**ASSIGNED TASK:** Your task is to copy every line of the entries that holds the word "lines".

(Collected data)

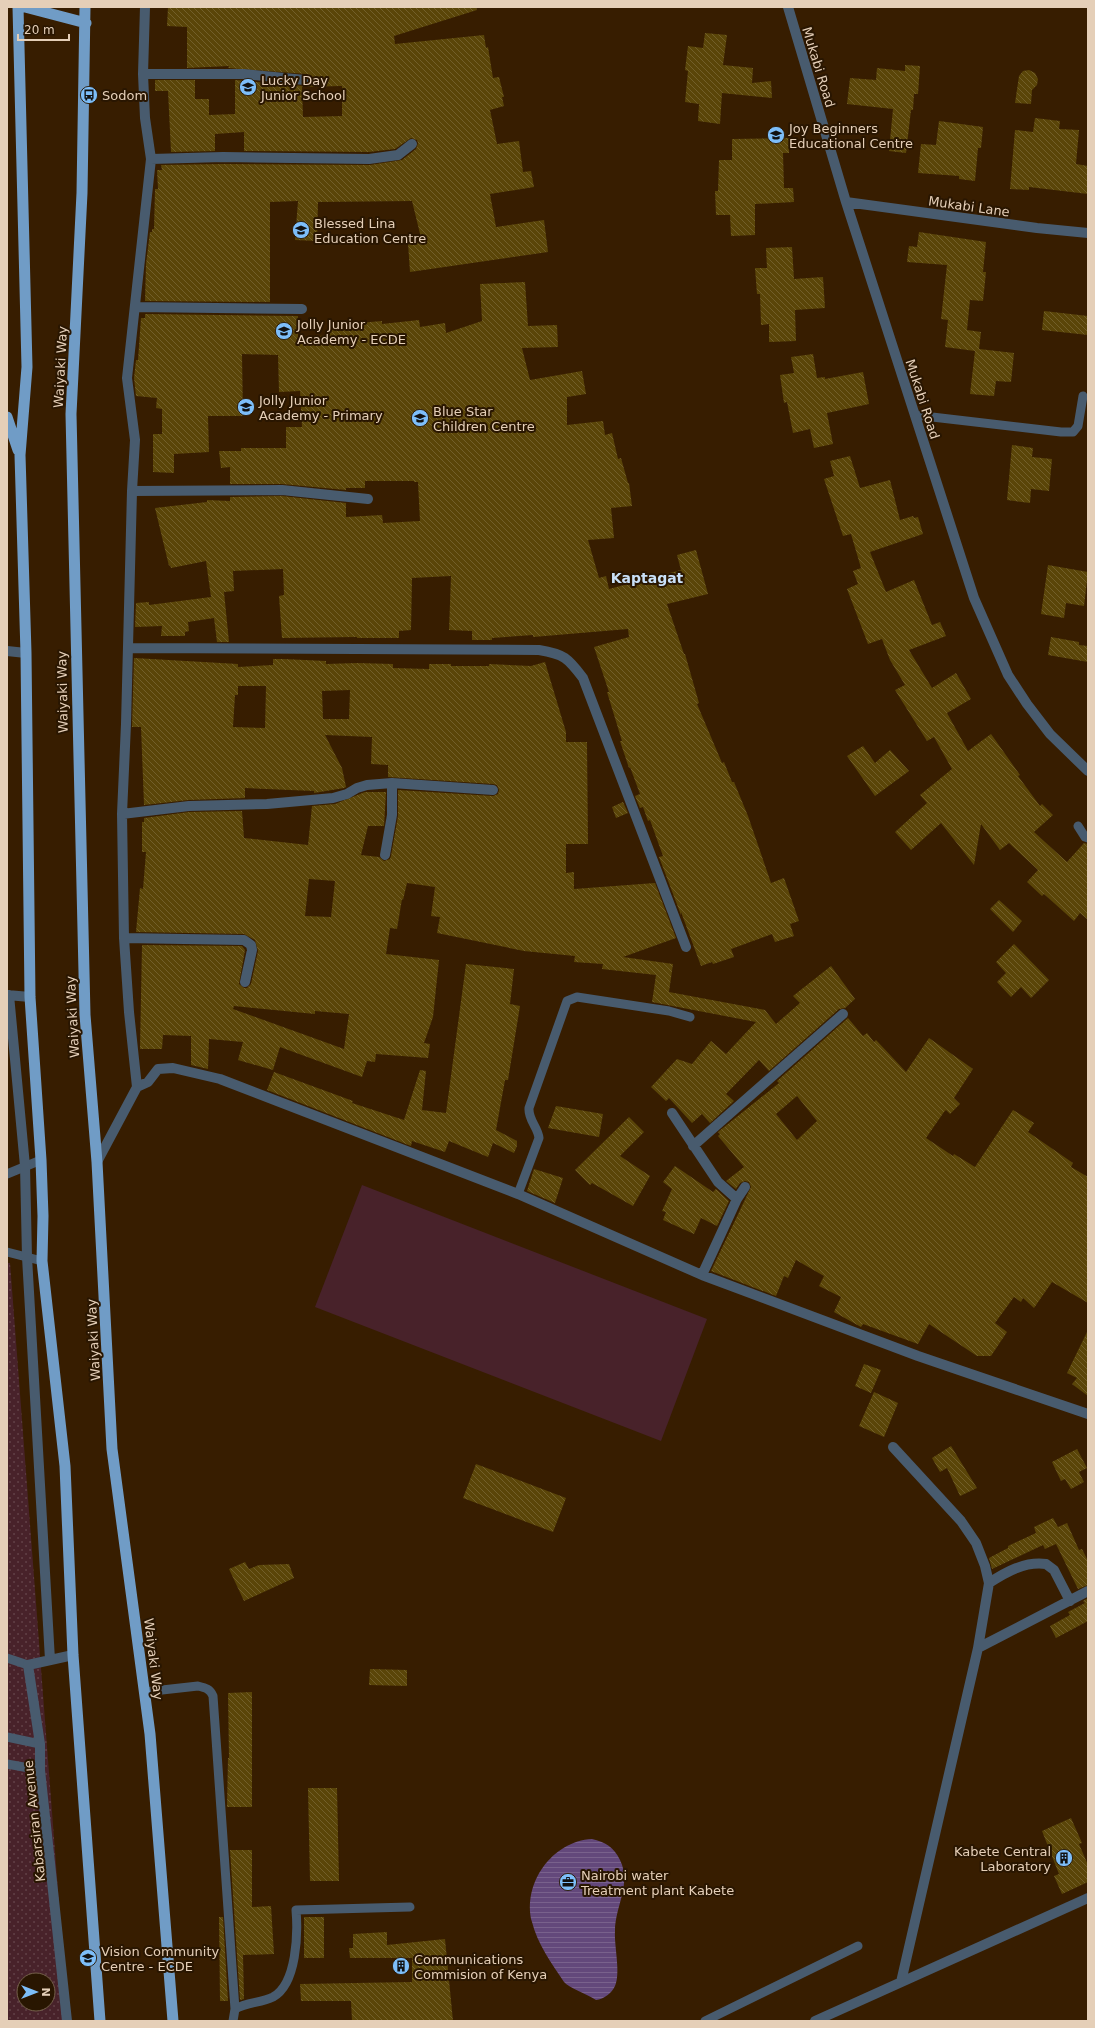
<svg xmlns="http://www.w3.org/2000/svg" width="1095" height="2028" font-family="'DejaVu Sans',sans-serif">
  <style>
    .garden { fill: url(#garden-dots); fill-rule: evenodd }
    .pitch { fill: #48222a }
    .water { fill: url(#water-rules) }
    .building { fill: url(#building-back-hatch); fill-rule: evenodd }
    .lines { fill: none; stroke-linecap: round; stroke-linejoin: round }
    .service { stroke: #485b6e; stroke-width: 9 }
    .minor { stroke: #485b6e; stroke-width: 10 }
    .trunk { stroke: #709cc6; stroke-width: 11 }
    .labels { text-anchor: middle; stroke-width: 4; stroke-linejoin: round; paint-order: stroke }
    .street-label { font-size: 13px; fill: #e5cfb8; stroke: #291601 }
    .poi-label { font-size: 13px; fill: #e5cfb8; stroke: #291601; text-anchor: start }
    .neighbourhood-label { font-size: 14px; font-weight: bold; fill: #c9e0f7; stroke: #291601 }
  </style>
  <defs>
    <pattern id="garden-dots" width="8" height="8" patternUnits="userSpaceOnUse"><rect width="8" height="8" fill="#48222a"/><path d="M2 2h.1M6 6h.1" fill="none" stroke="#624147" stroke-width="1.8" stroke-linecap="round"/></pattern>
    <pattern id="water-rules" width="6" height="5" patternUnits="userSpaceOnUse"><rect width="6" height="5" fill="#63487b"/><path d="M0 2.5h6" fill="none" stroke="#79618c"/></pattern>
    <pattern id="building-back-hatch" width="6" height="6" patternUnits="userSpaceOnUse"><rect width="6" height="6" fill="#5a4508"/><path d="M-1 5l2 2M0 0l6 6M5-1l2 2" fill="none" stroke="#725f2a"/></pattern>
  </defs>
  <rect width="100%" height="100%" fill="#371d00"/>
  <path class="garden" d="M7,1263H10L68,2021H7ZM24,1980H48V2004H24Z"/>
  <path class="pitch" d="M362,1185L707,1319L661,1441L315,1307Z"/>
  <path class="water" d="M592,1839C605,1842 614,1847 620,1860C632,1884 615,1906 615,1931C614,1946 621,1973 615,1986C612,1993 604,1999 596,2000C587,1994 569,1988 564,1982C552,1964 537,1943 532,1922C522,1884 552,1841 592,1839Z"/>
  <path class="building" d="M168,7H476L477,10L394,36L395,44L484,35L486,48L488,47L493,78L499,77L504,97H502L504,106L490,110L497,144L519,141L523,172L531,171L534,187L490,194L496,227L544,220L548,252L410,272L408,243L422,242L412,201L318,202L317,241L295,240L298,201L270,202V302L145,301L146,264L150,232H152V229H154L155,189H158L157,170H162L161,165L223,164L370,165L402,160L416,149L418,143L417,140L411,138L395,149L369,152L244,151V132L215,134V151L171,152L168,91H155V80H195V99H209V115L235,114V80L304,86L310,84L311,80L309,75L306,74L228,68L229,66L187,68V27L167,26ZM342,86V116L303,117L302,87Z
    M705,33L727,35L723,65L753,68L752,83L771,81L772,98L722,93L720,124L698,121L699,104L685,102L688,71L685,70L688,46L703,48Z
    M905,65L920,66L918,94H914L913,110H911L906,153L889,151L893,109L847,104L850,78L876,80L877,68L905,71Z
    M1029,70L1035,73L1038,79L1037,85L1032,90L1031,104L1015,103L1019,76L1023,71Z
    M1035,118L1060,121L1059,129L1079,130L1076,164L1088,166V194L1029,187V190L1010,189L1015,130L1033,132Z
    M939,121L983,127L981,148H978L975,181L959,179V176L918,173L921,144L936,145Z
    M789,138V153H783L784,188H793L794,202L755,204V235L731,236L730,215H716L715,191H718L719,160H732V139Z
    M919,232L986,242L983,272H986L983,301L970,300L967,330L981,332L979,349L1014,353L1011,382L996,381L994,396L970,394L975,351L945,347L948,320L941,319L947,265L907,262L909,246L917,247Z
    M792,247L794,279L823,277L825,308L795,310L796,341L769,342V324L761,325L760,294H757L755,268H767L766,248Z
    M525,282L528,326L557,325L558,347L522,348L530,380L582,371L586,394L567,397V425L603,421L605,435L612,433L618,459L621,458L628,483H629L632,506L611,508L614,538L588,540L599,578L606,576L609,589L681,570L677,555L696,550L708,594L667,604L684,654H685L699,703L697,704L722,763L724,762L732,782H734L748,816L771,883L784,878L799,921L790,924L794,936L775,942L772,934L731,949L734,957L713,964L712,962L701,966L681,912V915L659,857L663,856L650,820L648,821L643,807L640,808L635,796L640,794L630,767L629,768L620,741H622L607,692H609L594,647L629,637L628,629L533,637V635L492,638V640H472V631L449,630L451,576L412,578L411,630L399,631V638H357V637L282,638L279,596L284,595L283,569L233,571L234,591L224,592L229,642H217L214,618L188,622L189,631L185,632V636H161L162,626L135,627L136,603L149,602V605L211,597L206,561L171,568L170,565L169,566L155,508L207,502V500L230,501V497L282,496L346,503V517L382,515L383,523L420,521L418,482H414V481H365V488H346V490L282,484H230V467L221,468L219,451H241V448H286V427H302L300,391L279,392L278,355L242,354L243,416H208L209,452L174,454V473L153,472V434H162V409L156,408L157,398L136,396L134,378L136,360H138L141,318H145V314L298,316V338L330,335V329L360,327L359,323L382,321V324L419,320L420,327L445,323L446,333L482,321L480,284Z
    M1044,311L1088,316V335L1042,330Z
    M813,354L817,378L825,377V379L863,372L869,404L827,413L833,444L814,448L810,429L793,433L787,402L784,403L780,375L794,373L791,357Z
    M1012,445L1033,448L1032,457L1052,459L1049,491L1031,489L1030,503L1007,500Z
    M850,456L860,488L890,480L900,520L913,516L914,518L918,517L923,534L870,552L886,592L914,580L932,625L940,622L946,636L909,650L932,688L956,673L971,699L947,713L968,751L991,734L1020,775L1018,776L1040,806L1042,804L1053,815L1034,832L1067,862L1084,843L1088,844V920L1080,913L1074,921L1044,894L1042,896L1027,882L1038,870L1009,843L1000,850L981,824L974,865L941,823L911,850L895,832L927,803L920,795L952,769L934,737L927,741L895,690L905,685L890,660L882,639L868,644L847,589L858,584L853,571L861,568L851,534L843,536L824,479L834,476L830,461Z
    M1048,565L1088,572L1084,606L1066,603L1064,618L1041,614Z
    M1051,637L1079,642V645L1088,646V662L1048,655Z
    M134,658L238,664V667L273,665V659H283L326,661V664L357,663L393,664V668L429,669V664H451V666H489V664L531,666L545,662L566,732V742H587L588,844H566V873L574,872V889L655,883L676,938L623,957L673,964L669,992L765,1010L776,1024L800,1003L793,996L831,966L855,999L845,1008L839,1009L769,1071L759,1060L726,1094L734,1101L710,1123L702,1114L692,1123L669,1098L666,1101L651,1087L677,1059L692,1064L711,1041L726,1054L756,1022L652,1002L656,975L602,969L603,964L574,962L575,956L524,951L437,933L440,917L431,916L435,887L407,883L403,900L402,899L397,929L390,928L386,954L439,960L433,1017L424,1043L430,1044L428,1058L376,1054L375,1062L367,1061L362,1077L280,1047L273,1070L238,1060L243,1042L209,1039L208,1069L191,1065V1036L163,1035L162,1049H140L142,945L242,946L245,950L239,984L244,988H247L251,984L258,951L255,940L244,934L136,932L140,888L143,889L146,852H142V822H144V818L189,812L242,811L244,838L308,845L312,806L335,804L365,792H386L384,826H368L361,855L379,857L384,861L390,859L391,856L398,816V790L493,796L498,794L499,790L497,785L493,784L388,777V765L371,764L372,737L325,735L342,768L346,787L344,788L314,793V791L245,788V798L189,800L144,805L141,727H132ZM238,686H266L265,728L233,727L235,695H238ZM350,690L349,719H323L322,691ZM309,879L335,881L331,917L305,916ZM234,1006L315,1014V1011L349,1014L344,1049L233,1009Z
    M863,746L875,763L890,750L909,771L875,796L847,756Z
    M623,802L628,813L616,818L612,807Z
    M999,900L1022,921L1013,932L990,909Z
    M1014,944L1049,980L1031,998L1021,987L1011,997L997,982L1006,973L996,962Z
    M466,964L514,969L510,1004L520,1006L508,1080H505L496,1130L517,1141V1146L514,1153L493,1143L488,1157L449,1141L445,1152L412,1141L411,1146L267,1090L274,1072L353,1101L352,1103L404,1120L420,1070L426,1071L422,1110L446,1113Z
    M848,1018L863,1036L867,1033L874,1042L876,1040L906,1072L929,1038L973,1069L954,1098L960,1104L950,1114L946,1110L944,1112L926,1138L953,1156L954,1154L975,1167L1013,1110L1034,1123L1028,1132L1073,1163L1071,1167L1088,1177V1303L1052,1282L1034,1308L1023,1298L1021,1302L1014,1297L995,1323L1007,1332L991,1356H977L929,1324L918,1344L863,1324L861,1327L834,1312L841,1297L819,1286L824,1276L796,1260L788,1278L784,1276L776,1296L711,1271L751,1187L749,1182L745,1181L740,1183L736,1189L726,1181L744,1167L718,1136L720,1134L718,1132L779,1083L777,1081ZM797,1096L817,1121L797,1140L776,1114Z
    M556,1106L603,1114L599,1137L548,1128Z
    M629,1117L644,1132L620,1156L650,1176L633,1206L592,1183L590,1185L575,1170Z
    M675,1166L713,1192L716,1189L729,1201L717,1226L701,1218L694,1234L663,1220L666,1212L662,1211L672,1189L663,1182Z
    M534,1169L563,1178L555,1203L527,1191Z
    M1088,1330V1396L1072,1384L1077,1378L1067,1373Z
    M864,1364L881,1370L871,1393L855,1386Z
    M874,1392L898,1403L884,1437L859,1426Z
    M951,1446L977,1488L960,1496L947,1468L940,1472L932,1458Z
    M1077,1449L1087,1468L1079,1472L1084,1482L1071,1489L1065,1479L1061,1481L1052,1462Z
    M476,1464L566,1498L553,1532L463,1498Z
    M1053,1518L1058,1527L1067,1523L1079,1550L1082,1549L1088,1561V1585L1078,1589L1056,1544L1045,1549L1043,1545L992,1569L989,1558L1008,1548V1546L1036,1533L1034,1527Z
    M245,1562L249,1569L259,1565L289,1564L294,1578L244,1601L229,1569Z
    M1088,1598V1621L1056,1638L1050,1626L1070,1615L1068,1612L1085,1603L1083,1601Z
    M370,1669L407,1670V1686L369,1685Z
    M252,1692V1807H227L228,1758H229L228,1693Z
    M308,1788H337L339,1881H310Z
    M1071,1818L1082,1843L1079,1844L1088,1865V1882L1062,1894L1054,1876L1059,1874L1042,1831Z
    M230,1850H252V1907L271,1906L274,1954L243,1955L244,1999L240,2000Z
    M219,1917H223L228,2001H220Z
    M304,1917H324V1958H304Z
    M387,1932V1945L445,1939L453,2021H352L351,2001H301L300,1984L412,1982V1958H350L349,1948H353V1934Z"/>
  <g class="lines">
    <path class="service" d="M915,415L1061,432H1073L1078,426L1083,396
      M1078,826L1085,837L1088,838
      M7,1174L41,1160
      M518,1194L539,1138C538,1127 528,1120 529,1108L567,1001L577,997L669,1011L690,1017
      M7,1252L42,1261
      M7,1658L28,1665
      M144,1692L198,1686C206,1688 210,1689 213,1696L235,2009
      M7,1737L40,1744
      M7,1764L40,1770
      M233,2021L235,2009C247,2002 261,2003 273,1997C297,1984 298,1933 296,1910L410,1907
      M705,2021L858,1946"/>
    <path class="minor" d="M788,7L846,202L974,598L1008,675L1027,704L1050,734L1088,771
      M143,74H244L305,80
      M151,159L223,157L369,159L398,155L412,144
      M846,202L1037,228L1088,233
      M135,307L302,309
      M132,491L282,490L368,499
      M128,648L539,650C564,654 568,658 583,678L686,947
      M7,651L26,653
      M392,783L493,790
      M122,814L189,806L267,804L333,798L347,794L357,788L367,785L392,783V815L385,855
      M124,938L244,940L251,945L252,950L245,982
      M7,995L30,997
      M9,995L25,1166L27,1257L50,1660
      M137,1087L129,1012L124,938L122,814L126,724L132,491L135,440L127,378L151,159L145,118L143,74L145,7
      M672,1113L718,1182L737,1199
      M693,1146L843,1014
      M97,1162L137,1087L148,1082L158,1069L173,1068L220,1079L518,1194L702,1275L918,1356L1088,1414
      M702,1275L737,1199L745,1187
      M893,1447L961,1521L976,1543L985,1566L989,1583L978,1648L901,1982
      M989,1583C1006,1572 1025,1561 1046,1564L1054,1570L1070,1601
      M978,1648L1088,1591
      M67,2021L40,1770V1744L28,1665L73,1655
      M815,2021L1088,1898"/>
    <path class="trunk" d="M18,7L27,367L20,455L26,653L30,997L41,1160L43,1216L42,1261L65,1466L73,1655L100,2021
      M25,7L86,23
      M85,7L82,193L71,414L85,1015L97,1162L112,1449L150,1734L173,2021
      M7,417L18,450"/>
  </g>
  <defs>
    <symbol id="school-disc" viewBox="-11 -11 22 22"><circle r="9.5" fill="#7dbef9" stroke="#291601"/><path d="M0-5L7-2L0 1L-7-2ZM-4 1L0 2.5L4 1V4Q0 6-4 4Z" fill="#111"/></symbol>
    <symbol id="bus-disc" viewBox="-11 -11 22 22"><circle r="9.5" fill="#7dbef9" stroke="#291601"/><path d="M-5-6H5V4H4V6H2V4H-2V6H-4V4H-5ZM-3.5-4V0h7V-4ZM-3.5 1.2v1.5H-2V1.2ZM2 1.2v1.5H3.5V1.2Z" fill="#111"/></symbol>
    <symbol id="building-disc" viewBox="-11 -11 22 22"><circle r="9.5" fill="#7dbef9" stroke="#291601"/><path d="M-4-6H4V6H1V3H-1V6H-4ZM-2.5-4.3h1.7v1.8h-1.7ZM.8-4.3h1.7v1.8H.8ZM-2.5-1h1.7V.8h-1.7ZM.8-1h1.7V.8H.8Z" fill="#111"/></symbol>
    <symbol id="office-disc" viewBox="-11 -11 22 22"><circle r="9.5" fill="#7dbef9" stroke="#291601"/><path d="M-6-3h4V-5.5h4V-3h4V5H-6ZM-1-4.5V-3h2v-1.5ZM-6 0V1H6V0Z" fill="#111"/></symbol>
  </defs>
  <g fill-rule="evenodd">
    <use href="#school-disc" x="238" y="77" width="20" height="20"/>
    <use href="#bus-disc" x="79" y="85" width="20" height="20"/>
    <use href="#school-disc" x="766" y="125" width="20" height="20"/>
    <use href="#school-disc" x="291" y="220" width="20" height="20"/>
    <use href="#school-disc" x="274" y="321" width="20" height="20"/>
    <use href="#school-disc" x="236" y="397" width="20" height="20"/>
    <use href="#school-disc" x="410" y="408" width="20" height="20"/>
    <use href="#building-disc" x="1054" y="1848" width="20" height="20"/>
    <use href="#office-disc" x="558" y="1872" width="20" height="20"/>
    <use href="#school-disc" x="78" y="1948" width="20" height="20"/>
    <use href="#building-disc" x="391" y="1956" width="20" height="20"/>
  </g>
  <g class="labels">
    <g class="street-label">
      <text transform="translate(819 67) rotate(73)" y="5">Mukabi Road</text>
      <text transform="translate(969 206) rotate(8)" y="5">Mukabi Lane</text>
      <text transform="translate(60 367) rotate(-87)" y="5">Waiyaki Way</text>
      <text transform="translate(923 399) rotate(72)" y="5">Mukabi Road</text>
      <text transform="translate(62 692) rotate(-91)" y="5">Waiyaki Way</text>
      <text transform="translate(72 1017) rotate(-93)" y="5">Waiyaki Way</text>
      <text transform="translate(93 1340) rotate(-93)" y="5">Waiyaki Way</text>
      <text transform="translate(154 1659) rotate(83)" y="5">Waiyaki Way</text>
      <text transform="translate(34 1821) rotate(-96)" y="5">Kabarsiran Avenue</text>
    </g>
    <g class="poi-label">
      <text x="261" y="85">Lucky Day<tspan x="261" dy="15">Junior School</tspan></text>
      <text x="102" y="100">Sodom</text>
      <text x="789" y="133">Joy Beginners<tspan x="789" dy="15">Educational Centre</tspan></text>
      <text x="314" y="228">Blessed Lina<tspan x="314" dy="15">Education Centre</tspan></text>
      <text x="297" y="329">Jolly Junior<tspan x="297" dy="15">Academy - ECDE</tspan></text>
      <text x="259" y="405">Jolly Junior<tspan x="259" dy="15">Academy - Primary</tspan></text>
      <text x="433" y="416">Blue Star<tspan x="433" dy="15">Children Centre</tspan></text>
      <text x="1051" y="1856" text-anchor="end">Kabete Central<tspan x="1051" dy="15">Laboratory</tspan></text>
      <text x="581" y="1880">Nairobi water<tspan x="581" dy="15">Treatment plant Kabete</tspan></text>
      <text x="101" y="1956">Vision Community<tspan x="101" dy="15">Centre - ECDE</tspan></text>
      <text x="414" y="1964">Communications<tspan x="414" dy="15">Commision of Kenya</tspan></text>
    </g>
    <g class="neighbourhood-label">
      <text x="647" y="583">Kaptagat</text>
    </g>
  </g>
  <rect width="1095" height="2028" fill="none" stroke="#e5cfb8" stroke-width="16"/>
  <g transform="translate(36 1992) rotate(90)"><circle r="19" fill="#291601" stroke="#74604a"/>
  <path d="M0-3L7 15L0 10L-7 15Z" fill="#7dbef9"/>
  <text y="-6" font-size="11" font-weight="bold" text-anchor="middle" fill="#e5cfb8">N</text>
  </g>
  <path d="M18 34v6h51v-6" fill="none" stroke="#e5cfb8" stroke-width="2"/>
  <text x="24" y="34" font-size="12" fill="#e5cfb8" stroke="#291601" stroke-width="3" paint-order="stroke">20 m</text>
</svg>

**TASK OUTPUT:**
    .lines { fill: none; stroke-linecap: round; stroke-linejoin: round }
  <g class="lines">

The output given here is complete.